What is the Season of the Witch? Is it in the past, are we living it now, or is it a period yet to come? Elena and Silvia are undoubtedly (already) immersed in this fantastic and at the same time apocalyptic condition; they are forerunners, going beyond our gaze; they are hypersensorialists; therefore they are young “witches” capable of putting us in touch with mysterious realities. They are two women who look back and realize they are looking inside themselves, so they take part in a ritual, juxtaposing their two personalities in a sort of mental and creative entropy.
SILVIA ARGIOLAS a woman who “runs with wolves”, a bit Circe, a bit Medea. Her sensitive gifts translate into a form of art with an archaic, primitive, Mediterranean flavor. Her subjects, like aggrieved souls, establish a dialogue with primordial elements: earth, sky, water, fire. It is the representation of a teratogenic, disturbing nature, a nature in which we place hopes of friendship and consolation, that instead turns out to be an adversary, a stepmother. A condition in which love and reproduction are in a state of eternal suspension and awaiting, at best culminating in strange forms of sterile, aborted, wizened crossbreeding, in desperate pursuit of nourishment from a swampy, devouring soil. Silvia’s symbolic expressive style is clear and deep, like a painful stripping of the flesh, immersed and/or floating in color. It is a strange dream world where serenity seems to be banned, leading to an unstable equilibrium.
ELENA RAPA hers is a world made of fables, films, comics, web, folklore, music, books, bestiaries, herbaria and other kinds of food for the mind. The mixture of these ingredients, combined with the various techniques deployed, generates versatile, always unexpected, new results.

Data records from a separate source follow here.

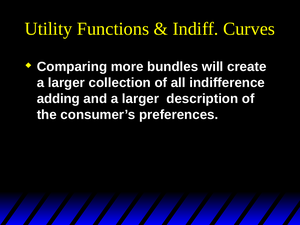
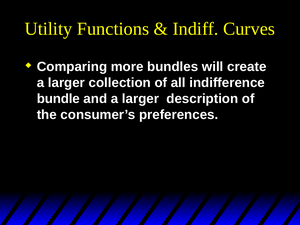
adding: adding -> bundle
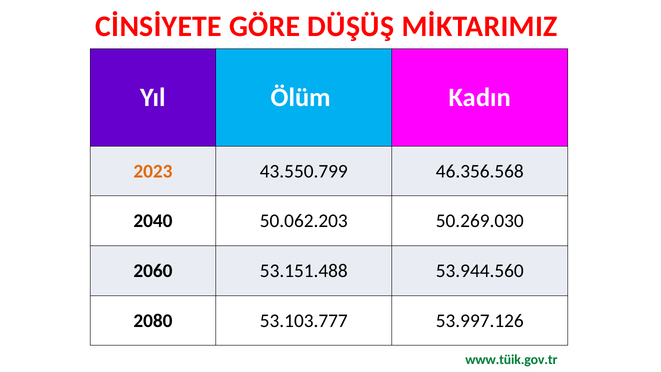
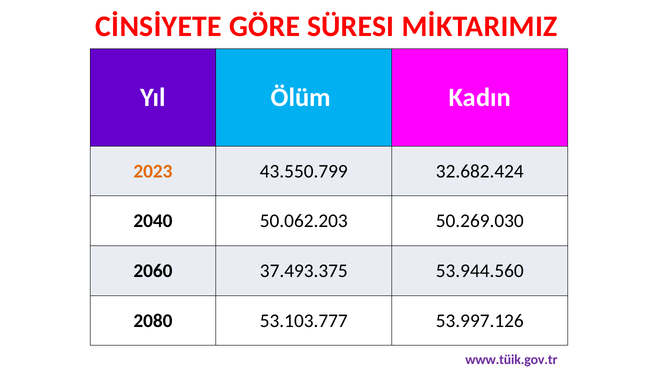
DÜŞÜŞ: DÜŞÜŞ -> SÜRESI
46.356.568: 46.356.568 -> 32.682.424
53.151.488: 53.151.488 -> 37.493.375
www.tüik.gov.tr colour: green -> purple
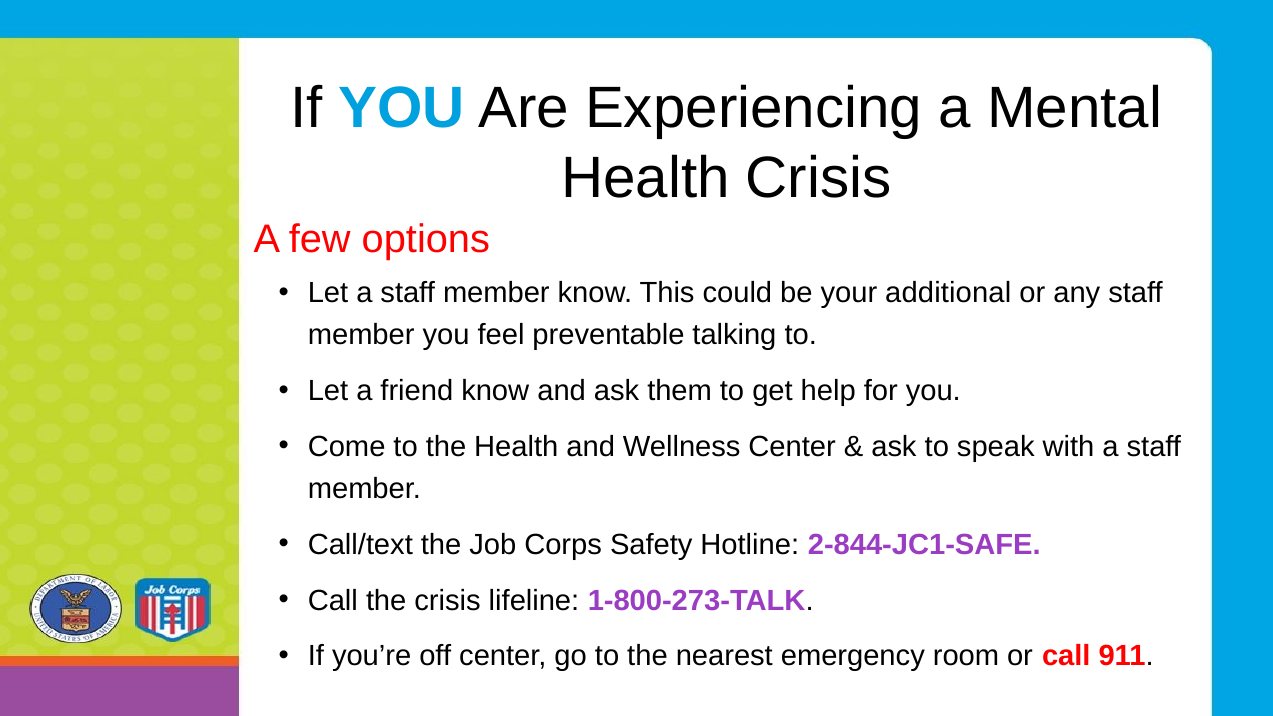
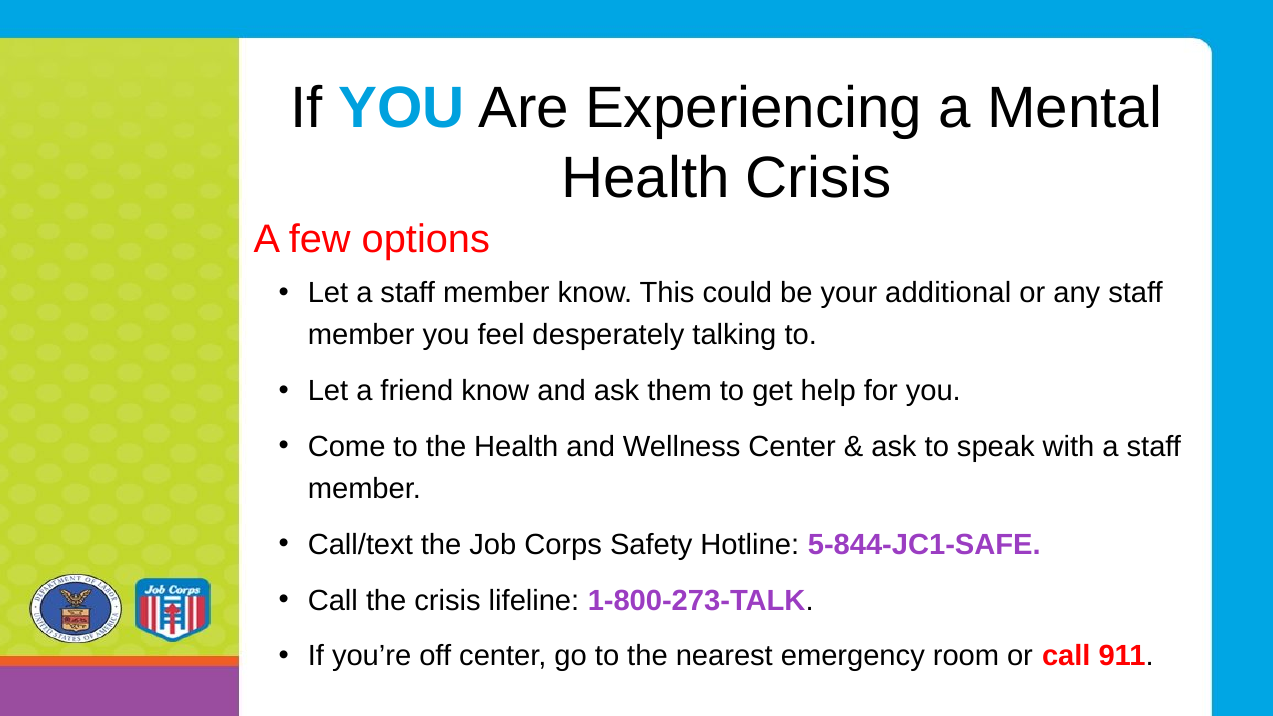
preventable: preventable -> desperately
2-844-JC1-SAFE: 2-844-JC1-SAFE -> 5-844-JC1-SAFE
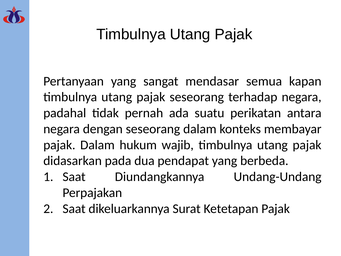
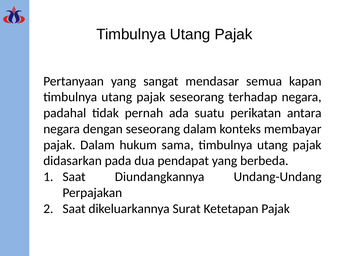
wajib: wajib -> sama
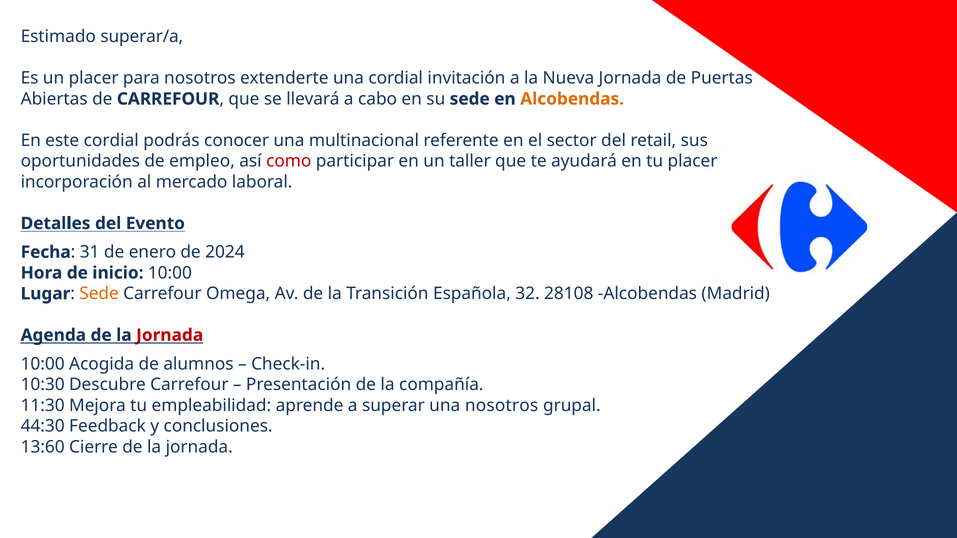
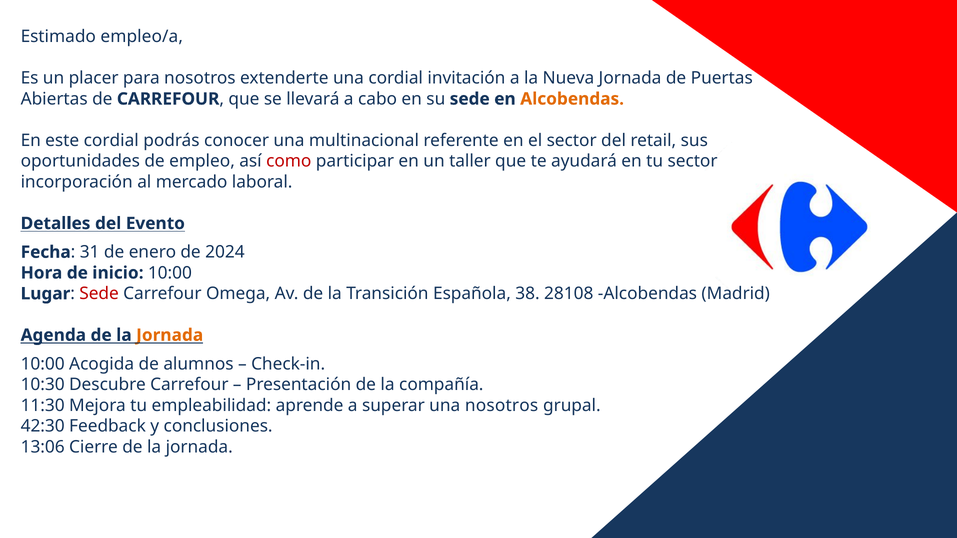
superar/a: superar/a -> empleo/a
tu placer: placer -> sector
Sede at (99, 294) colour: orange -> red
32: 32 -> 38
Jornada at (170, 335) colour: red -> orange
44:30: 44:30 -> 42:30
13:60: 13:60 -> 13:06
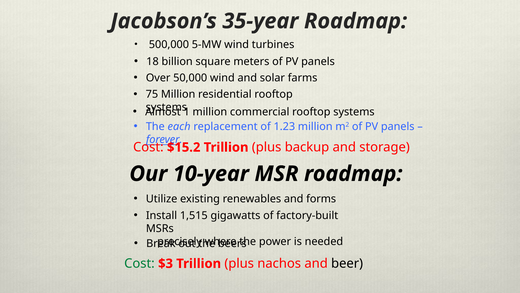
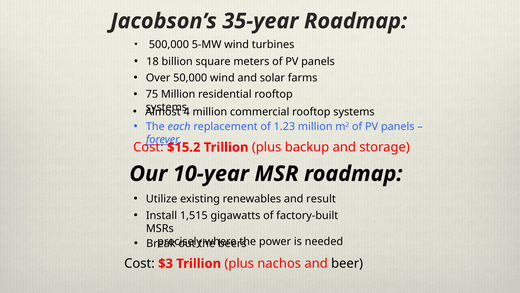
1: 1 -> 4
forms: forms -> result
Cost at (139, 263) colour: green -> black
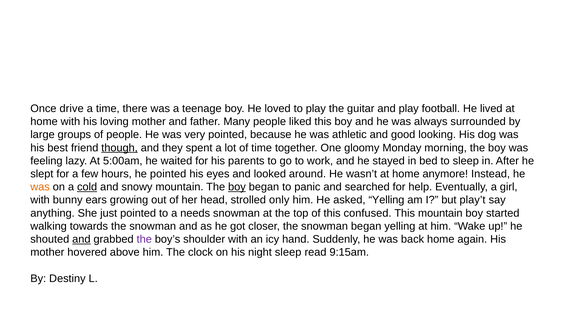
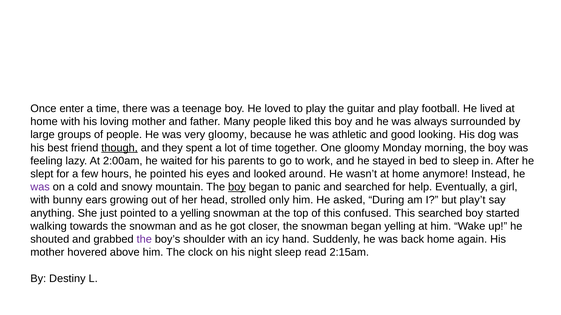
drive: drive -> enter
very pointed: pointed -> gloomy
5:00am: 5:00am -> 2:00am
was at (40, 187) colour: orange -> purple
cold underline: present -> none
asked Yelling: Yelling -> During
a needs: needs -> yelling
This mountain: mountain -> searched
and at (81, 240) underline: present -> none
9:15am: 9:15am -> 2:15am
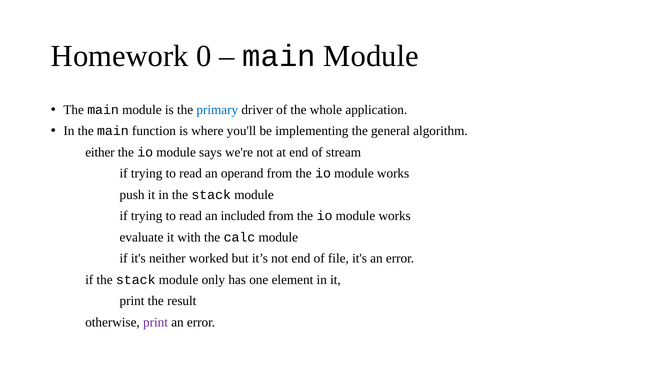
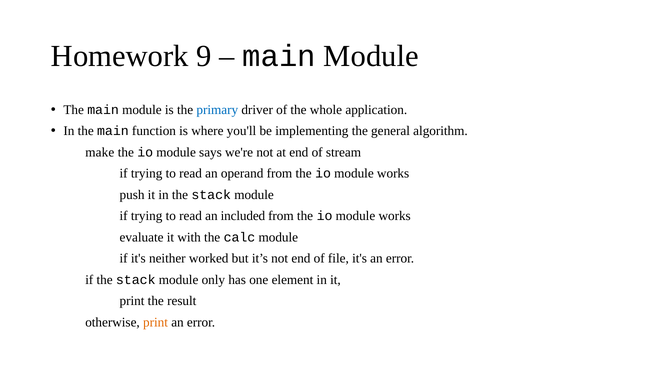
0: 0 -> 9
either: either -> make
print at (156, 322) colour: purple -> orange
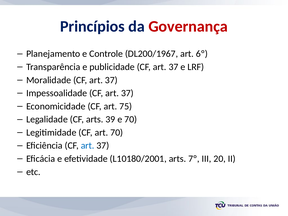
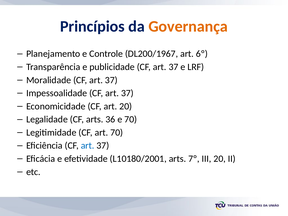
Governança colour: red -> orange
art 75: 75 -> 20
39: 39 -> 36
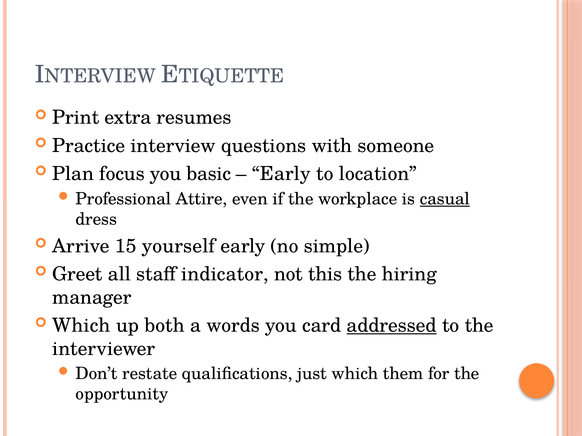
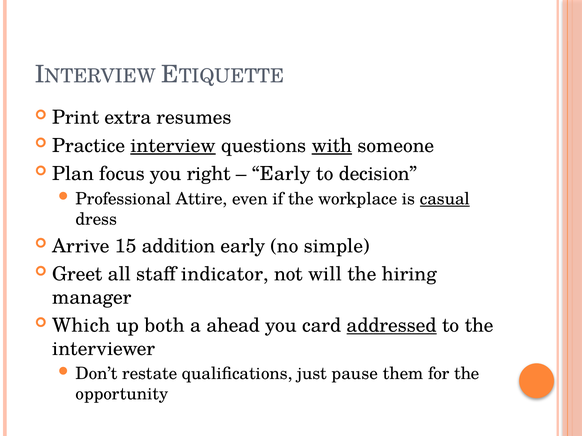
interview underline: none -> present
with underline: none -> present
basic: basic -> right
location: location -> decision
yourself: yourself -> addition
this: this -> will
words: words -> ahead
just which: which -> pause
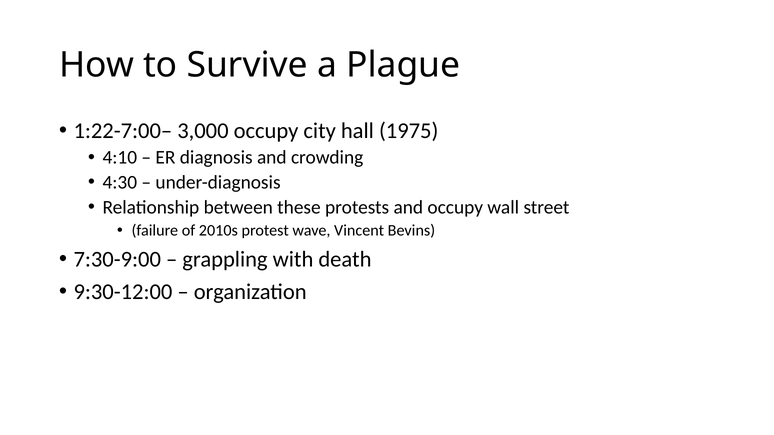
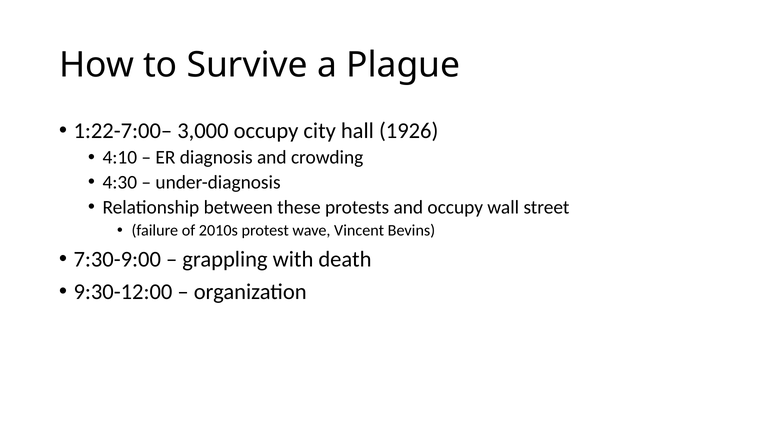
1975: 1975 -> 1926
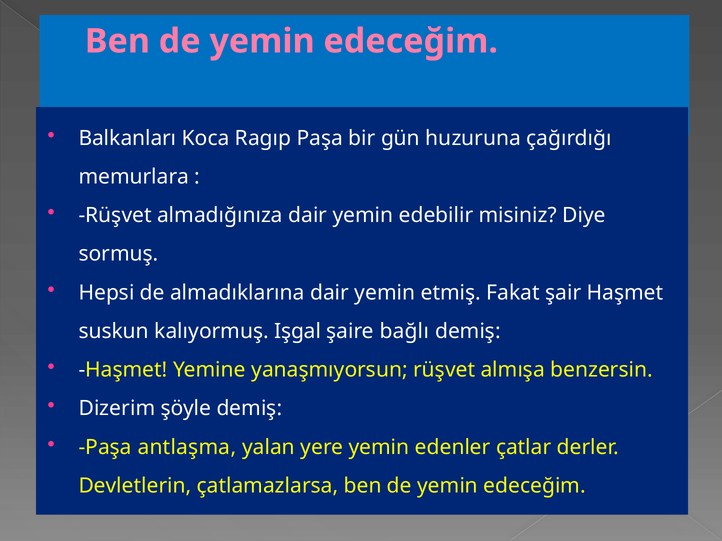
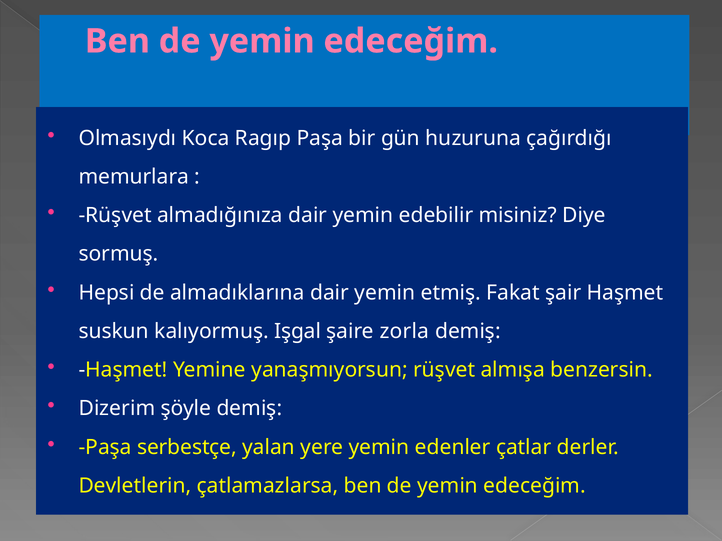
Balkanları: Balkanları -> Olmasıydı
bağlı: bağlı -> zorla
antlaşma: antlaşma -> serbestçe
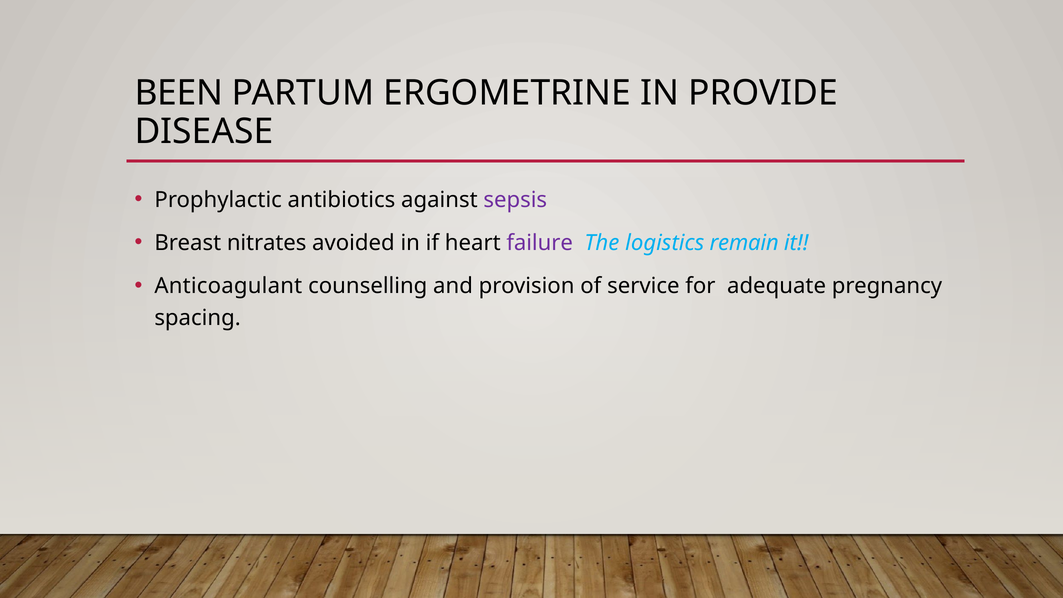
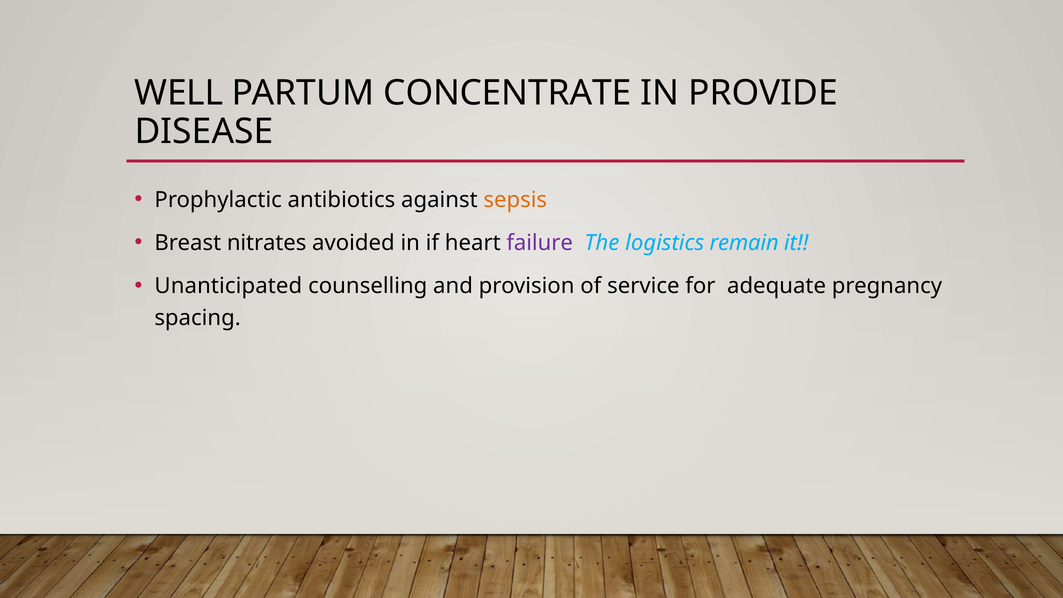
BEEN: BEEN -> WELL
ERGOMETRINE: ERGOMETRINE -> CONCENTRATE
sepsis colour: purple -> orange
Anticoagulant: Anticoagulant -> Unanticipated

A “dark” Pop Surrealism that maintains a strong link with the finest tradition of Italian fable. The gaze of a mind-altered Pinocchio, adrift in a contemporary, nocturnal toyland populated by anthropomorphic, mutant plants and animals. Over it all hovers the joy or sadness of a small suburban circus.
Elena and Silvia shun apparent, conventional beauty, seeking their aesthetic dimension where others, out of fear, dare not venture, attempting to give new life to everything that is apparently deformed, unpleasant, uncomfortable, recombining a world that is also “different” for us. Let’s open the windows and get ready for the “magical flight”.